**What this task involves**
The exercise asks you to copy every line below in which "KiCad" appears.

**Source material**
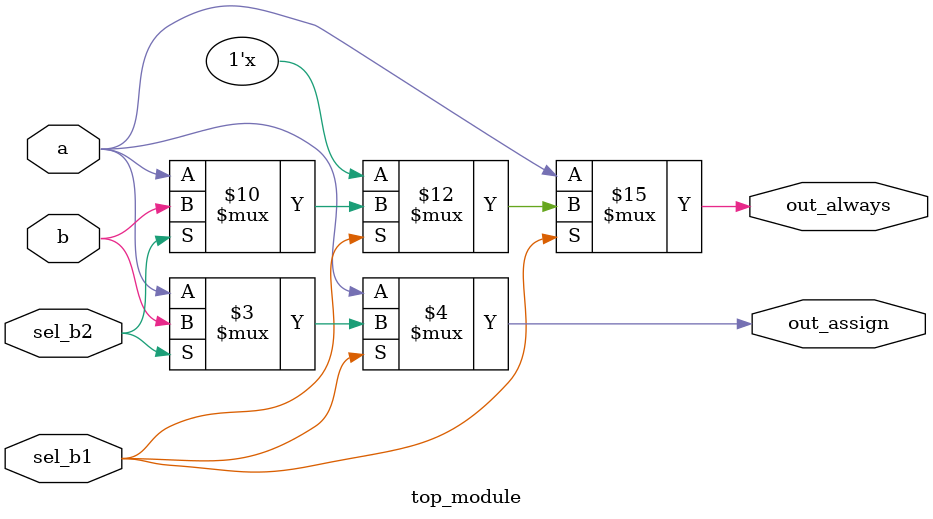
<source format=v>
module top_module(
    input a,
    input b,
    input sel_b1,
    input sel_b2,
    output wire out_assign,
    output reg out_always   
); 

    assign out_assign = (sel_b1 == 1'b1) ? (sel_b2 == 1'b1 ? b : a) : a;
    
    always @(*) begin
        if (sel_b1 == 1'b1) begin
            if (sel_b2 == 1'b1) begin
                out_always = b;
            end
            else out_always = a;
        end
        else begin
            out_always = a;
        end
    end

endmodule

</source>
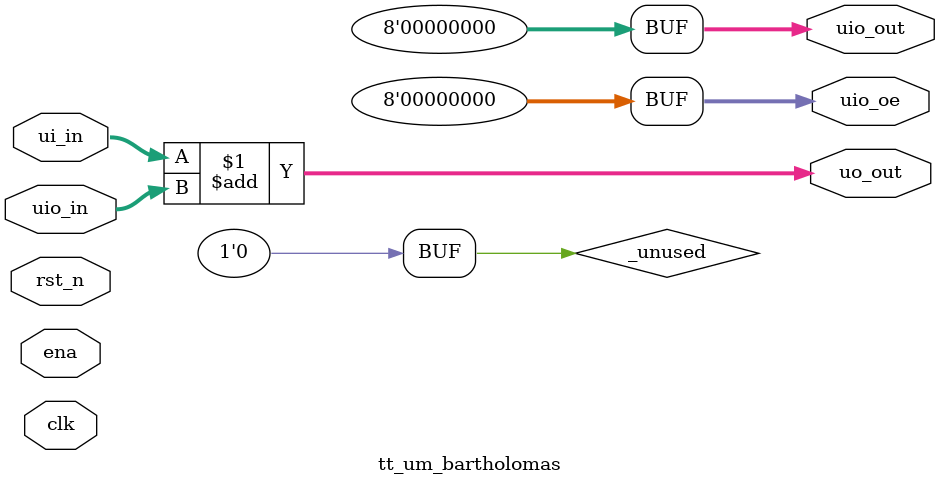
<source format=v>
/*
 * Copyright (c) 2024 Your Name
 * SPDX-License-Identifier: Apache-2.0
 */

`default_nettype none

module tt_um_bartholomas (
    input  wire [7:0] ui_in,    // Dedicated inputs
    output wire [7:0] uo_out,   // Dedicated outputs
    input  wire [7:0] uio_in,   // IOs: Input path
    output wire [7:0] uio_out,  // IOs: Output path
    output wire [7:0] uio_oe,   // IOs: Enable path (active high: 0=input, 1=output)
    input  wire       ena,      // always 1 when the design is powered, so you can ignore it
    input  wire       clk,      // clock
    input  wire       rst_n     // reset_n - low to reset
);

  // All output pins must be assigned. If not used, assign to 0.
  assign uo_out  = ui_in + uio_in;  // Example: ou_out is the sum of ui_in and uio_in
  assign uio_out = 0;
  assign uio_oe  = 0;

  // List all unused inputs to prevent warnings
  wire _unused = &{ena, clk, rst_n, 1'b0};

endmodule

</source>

--

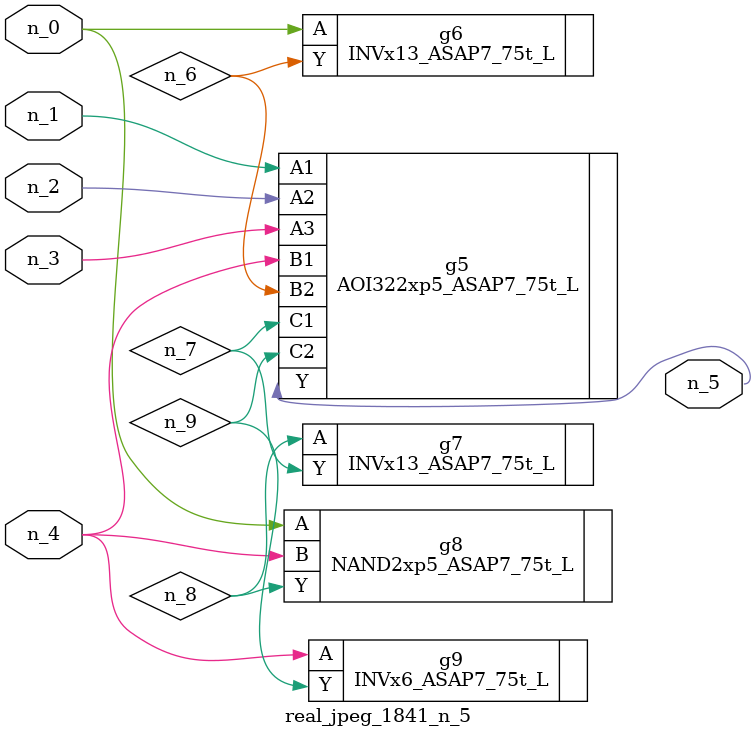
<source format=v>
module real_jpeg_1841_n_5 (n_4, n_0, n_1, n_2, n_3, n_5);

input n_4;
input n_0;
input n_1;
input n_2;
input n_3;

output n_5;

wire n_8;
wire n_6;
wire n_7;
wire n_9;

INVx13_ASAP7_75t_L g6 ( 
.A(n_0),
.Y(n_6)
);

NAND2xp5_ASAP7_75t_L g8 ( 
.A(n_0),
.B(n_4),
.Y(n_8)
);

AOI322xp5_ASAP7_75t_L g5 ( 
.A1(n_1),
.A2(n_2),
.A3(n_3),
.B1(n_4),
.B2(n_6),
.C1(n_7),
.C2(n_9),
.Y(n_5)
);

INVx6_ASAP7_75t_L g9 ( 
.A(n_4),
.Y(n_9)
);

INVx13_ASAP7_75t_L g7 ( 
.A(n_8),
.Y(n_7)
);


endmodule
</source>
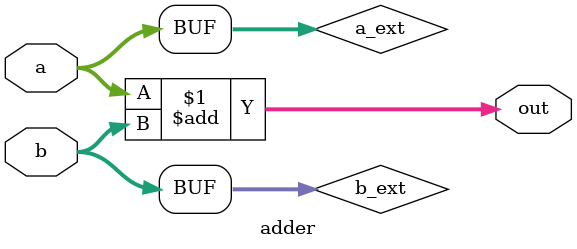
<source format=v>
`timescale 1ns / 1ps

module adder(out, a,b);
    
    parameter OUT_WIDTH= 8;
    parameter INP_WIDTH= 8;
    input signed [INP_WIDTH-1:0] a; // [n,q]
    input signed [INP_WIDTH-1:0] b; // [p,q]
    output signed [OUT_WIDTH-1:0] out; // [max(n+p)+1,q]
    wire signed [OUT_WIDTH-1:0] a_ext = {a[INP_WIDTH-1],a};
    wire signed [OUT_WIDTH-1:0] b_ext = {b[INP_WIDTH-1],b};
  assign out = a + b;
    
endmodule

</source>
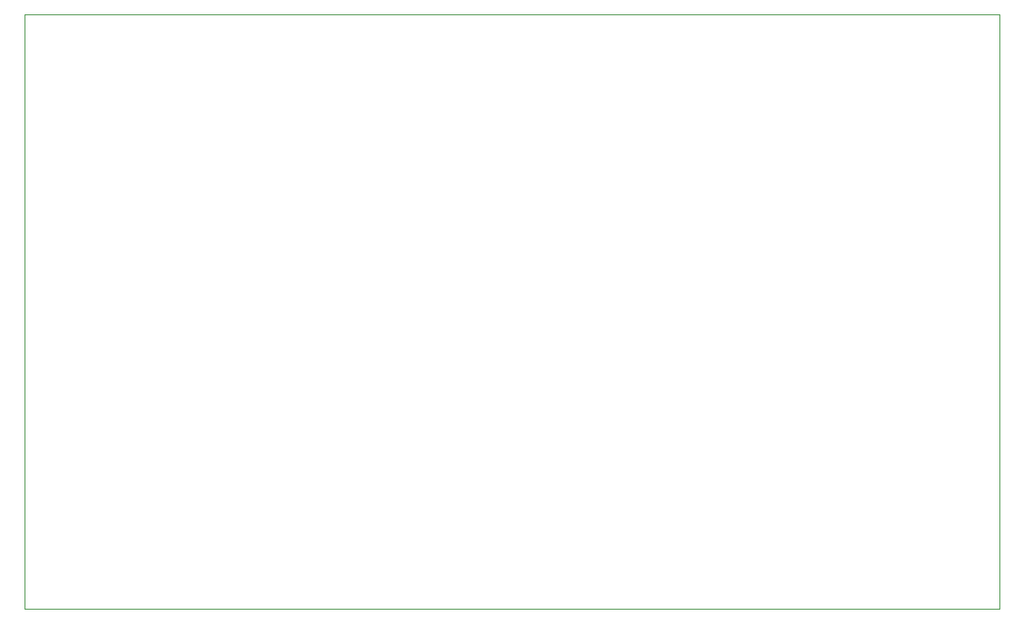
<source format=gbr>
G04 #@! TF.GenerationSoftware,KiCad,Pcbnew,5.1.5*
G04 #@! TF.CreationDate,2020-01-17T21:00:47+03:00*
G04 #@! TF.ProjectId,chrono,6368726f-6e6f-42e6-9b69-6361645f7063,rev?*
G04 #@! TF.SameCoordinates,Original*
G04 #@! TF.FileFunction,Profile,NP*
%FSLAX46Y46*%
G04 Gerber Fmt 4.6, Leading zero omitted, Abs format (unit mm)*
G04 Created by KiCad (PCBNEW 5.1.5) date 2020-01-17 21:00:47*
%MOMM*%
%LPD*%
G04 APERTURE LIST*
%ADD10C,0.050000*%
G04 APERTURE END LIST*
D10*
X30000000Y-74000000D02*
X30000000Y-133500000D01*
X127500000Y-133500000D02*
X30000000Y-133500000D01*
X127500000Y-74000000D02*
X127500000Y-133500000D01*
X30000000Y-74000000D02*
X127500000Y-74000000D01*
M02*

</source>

**Response to this exercise**
G04 #@! TF.GenerationSoftware,KiCad,Pcbnew,5.1.5*
G04 Created by KiCad (PCBNEW 5.1.5) date 2020-01-17 21:00:47*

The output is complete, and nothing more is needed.